Luckily, it proved to be worth the time and sore forearms.
“I started doing the roses and everything,” Hickman said. “The first show we went to was in the Scottsbluff Mall and we sold out. Then we got the business license, started handling the sales tax and grew it.”
Wyldman Metal Art started out in a corner of John’s cluttered garage. Hickman had to work his way around an old Ford tractor and a few decades of accumulation to start his business. Almost exactly two years later, the garage has transformed into a top-notch metal shop. It now has the equipment to weld or cut about anything and a CNC machine.
“We started off really small,” he said. “It was just baby steps, really. A lot of my paychecks went to this. It’s been a year now since I haven’t put too much money into and it’s been self-sustaining or even exceeding what we put into it.
“Our first year in business, we didn’t do so well. We did all right. The second year, we tripled our profits, and we were pretty close to breaking even, but we got so much more equipment. It’s easier now for me instead of putting in so much more time. Now I’m more able to manufacture it.”
But despite his early love of welding, Hickman said he never expected to be crafting metal art. He took a few art classes in high school, but didn’t think he’d ever use of any of it. He made a few signs in high school, and completed the odd project while he was working on the pipeline. It wasn’t until the injuries that he considered metal art – and he still struggles to call himself an artist.
“If you asked me back in high school, I probably would have never said I’d be doing this,” he said. “I probably would have been on the pipeline, or doing something like that.
“Everybody tells me I’m an artist, but I don’t think so. I really don’t. I feel like I kind of just do what’s in demand. I take everyone else’s ideas and I just form them in a different way.”
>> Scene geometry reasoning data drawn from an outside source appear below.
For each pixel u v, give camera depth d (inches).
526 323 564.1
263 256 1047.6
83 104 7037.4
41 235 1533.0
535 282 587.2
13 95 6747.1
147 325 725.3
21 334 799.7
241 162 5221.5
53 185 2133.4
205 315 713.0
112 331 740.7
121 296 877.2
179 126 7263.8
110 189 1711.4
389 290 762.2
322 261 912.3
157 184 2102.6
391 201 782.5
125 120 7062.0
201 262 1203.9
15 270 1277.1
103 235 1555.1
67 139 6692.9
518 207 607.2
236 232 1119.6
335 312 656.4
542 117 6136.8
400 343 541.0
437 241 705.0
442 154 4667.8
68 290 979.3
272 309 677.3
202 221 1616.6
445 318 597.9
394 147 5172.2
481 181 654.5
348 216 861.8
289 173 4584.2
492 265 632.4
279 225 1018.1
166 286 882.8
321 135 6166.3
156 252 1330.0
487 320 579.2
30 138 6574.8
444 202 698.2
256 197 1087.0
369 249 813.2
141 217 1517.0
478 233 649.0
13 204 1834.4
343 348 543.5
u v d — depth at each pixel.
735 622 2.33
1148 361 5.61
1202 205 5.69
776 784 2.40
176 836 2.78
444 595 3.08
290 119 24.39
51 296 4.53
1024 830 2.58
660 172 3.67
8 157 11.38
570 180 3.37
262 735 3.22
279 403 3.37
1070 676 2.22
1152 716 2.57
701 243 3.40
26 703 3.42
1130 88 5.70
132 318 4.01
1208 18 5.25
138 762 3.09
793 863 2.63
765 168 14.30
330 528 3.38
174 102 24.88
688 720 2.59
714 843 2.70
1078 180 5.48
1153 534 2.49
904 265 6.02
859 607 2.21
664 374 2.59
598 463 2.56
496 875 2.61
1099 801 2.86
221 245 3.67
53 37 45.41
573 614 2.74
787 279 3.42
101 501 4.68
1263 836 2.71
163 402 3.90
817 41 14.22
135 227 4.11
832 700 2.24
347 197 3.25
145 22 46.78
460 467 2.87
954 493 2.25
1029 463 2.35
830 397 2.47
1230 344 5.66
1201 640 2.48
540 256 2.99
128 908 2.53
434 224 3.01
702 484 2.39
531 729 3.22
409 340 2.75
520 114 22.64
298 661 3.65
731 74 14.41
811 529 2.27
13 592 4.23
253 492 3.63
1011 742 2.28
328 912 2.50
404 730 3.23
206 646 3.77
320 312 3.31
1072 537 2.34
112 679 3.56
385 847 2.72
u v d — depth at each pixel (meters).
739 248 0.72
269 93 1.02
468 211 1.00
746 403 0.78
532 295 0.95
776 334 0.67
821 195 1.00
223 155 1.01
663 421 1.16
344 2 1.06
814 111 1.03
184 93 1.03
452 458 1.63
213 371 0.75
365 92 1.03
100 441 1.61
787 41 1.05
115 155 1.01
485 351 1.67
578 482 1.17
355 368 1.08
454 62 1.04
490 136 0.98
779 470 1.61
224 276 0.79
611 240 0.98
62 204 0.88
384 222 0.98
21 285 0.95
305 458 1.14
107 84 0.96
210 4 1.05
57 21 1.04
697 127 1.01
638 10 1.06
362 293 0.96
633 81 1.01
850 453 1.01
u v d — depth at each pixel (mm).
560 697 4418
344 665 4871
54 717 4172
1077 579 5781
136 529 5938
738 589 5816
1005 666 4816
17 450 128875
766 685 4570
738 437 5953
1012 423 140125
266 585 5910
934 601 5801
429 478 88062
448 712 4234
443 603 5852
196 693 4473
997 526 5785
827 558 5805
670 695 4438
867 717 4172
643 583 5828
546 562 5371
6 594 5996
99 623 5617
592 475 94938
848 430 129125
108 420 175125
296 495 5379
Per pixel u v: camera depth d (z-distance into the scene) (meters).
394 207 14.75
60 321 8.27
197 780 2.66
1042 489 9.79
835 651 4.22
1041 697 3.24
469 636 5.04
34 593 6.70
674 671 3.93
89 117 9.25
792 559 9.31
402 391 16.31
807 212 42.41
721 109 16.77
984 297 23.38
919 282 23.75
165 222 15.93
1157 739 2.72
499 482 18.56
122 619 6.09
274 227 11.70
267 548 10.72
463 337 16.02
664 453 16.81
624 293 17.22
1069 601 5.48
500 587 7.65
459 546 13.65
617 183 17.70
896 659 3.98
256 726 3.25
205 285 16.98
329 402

Hickman’s built quite a reputation for his skills at forming those ideas. When he first started, he learned a lot of techniques from YouTube videos, or by asking around at craft fairs. Once he had the basics down, he’d set to work on improving the technique and making it his own.
“It’s a lot of trial and error,” he said. “My rose heads, I’m on my 13th template. Each time I change them, I finally found one that’s more modern. It kind of has like a built-in drain so it won’t store water. I’ve been thinking about those concepts.”
However those concepts come about, whether it’s skill, trial and error, or a combination of both and a natural ability he’s learned to hone after so many years of turning sheets of steel into pieces of art, every piece of Hickman’s work is unique.
“It’s all one-of-a-kind,” he said. “When I first started, all of my new pieces, I would actually stamp them with an edition. It started taking off and I let that go. I still have the very first of certain things.”
And that’s what you’re looking at if you see Hickman and Wyldman Metal Art at a craft show. It’s not a mass-produced piece – it’s years of experiences, from Hickman learning to weld with his grandfather, to college, to the pipeline, to cutting out signs by hand. It’s dedication, skill and time – all dying values he’s trying to champion and keep alive in a one-click society.
“It is a dying thing,” he said. “Each show we go to, there are less and less people. We talk to the vendors and the hosts, the woodworkers, the metal art guys, they’re getting rare.”